First, companies with higher brand awareness, such as the Balabara brand under Semma (002563.SZ), ranked first in children's clothing in China with a 4.9% market share. In recent years, they have bucked the trend and increased their efforts to open stores and continue to seize market share. Among sports brands, Anta (02020) sports children's footwear market share is leading its peers.
Second, it has strong channel control, such as Goodboy International (01086), a leading high-end baby footwear and clothing company, which has a huge sales network in China, including more than 5,000 self-operated retail outlets and nearly 1,000 distributors, covering 31 provinces, cities, and autonomous regions across the country. In addition, the Group is also actively expanding online sales channels and selling through e-commerce platforms and third-party shopping malls.

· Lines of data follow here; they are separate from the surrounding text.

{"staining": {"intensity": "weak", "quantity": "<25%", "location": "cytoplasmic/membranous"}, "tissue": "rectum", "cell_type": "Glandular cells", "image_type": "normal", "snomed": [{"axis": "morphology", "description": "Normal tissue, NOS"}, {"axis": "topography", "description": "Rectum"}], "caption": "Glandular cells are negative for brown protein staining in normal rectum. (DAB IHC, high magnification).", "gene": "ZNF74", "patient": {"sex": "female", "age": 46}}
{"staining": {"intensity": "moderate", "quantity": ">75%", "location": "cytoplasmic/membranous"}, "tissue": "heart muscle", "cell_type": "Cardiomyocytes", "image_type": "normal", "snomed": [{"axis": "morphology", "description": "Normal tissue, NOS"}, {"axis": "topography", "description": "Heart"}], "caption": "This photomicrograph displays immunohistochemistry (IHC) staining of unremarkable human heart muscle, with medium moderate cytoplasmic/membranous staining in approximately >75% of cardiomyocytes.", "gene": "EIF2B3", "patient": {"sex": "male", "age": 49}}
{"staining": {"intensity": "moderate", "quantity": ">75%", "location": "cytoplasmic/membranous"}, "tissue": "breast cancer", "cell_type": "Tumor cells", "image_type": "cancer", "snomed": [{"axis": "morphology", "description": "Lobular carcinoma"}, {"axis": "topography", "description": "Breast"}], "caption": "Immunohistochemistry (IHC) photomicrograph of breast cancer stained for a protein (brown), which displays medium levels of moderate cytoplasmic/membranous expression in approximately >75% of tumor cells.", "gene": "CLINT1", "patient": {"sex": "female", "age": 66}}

In summary, with the official implementation of the Child Care Allowance System Implementation Plan, China's maternal and child consumer market is entering a historic inflection point. From infant formula, mother and child retail to assisted reproduction and high-end care, policy dividends are being transmitted step by step along the entire “birth-nursing-childcare” industry chain, spawning structural opportunities in the 10-trillion blue ocean market. It is worth noting that this round of the market is not only driven by emotions, but also a substantial improvement in the fundamentals of the downturn in population policies. Investors are advised to follow the hierarchical layout of “just need → upgrade → innovation” to explore the real alpha target in policy beta.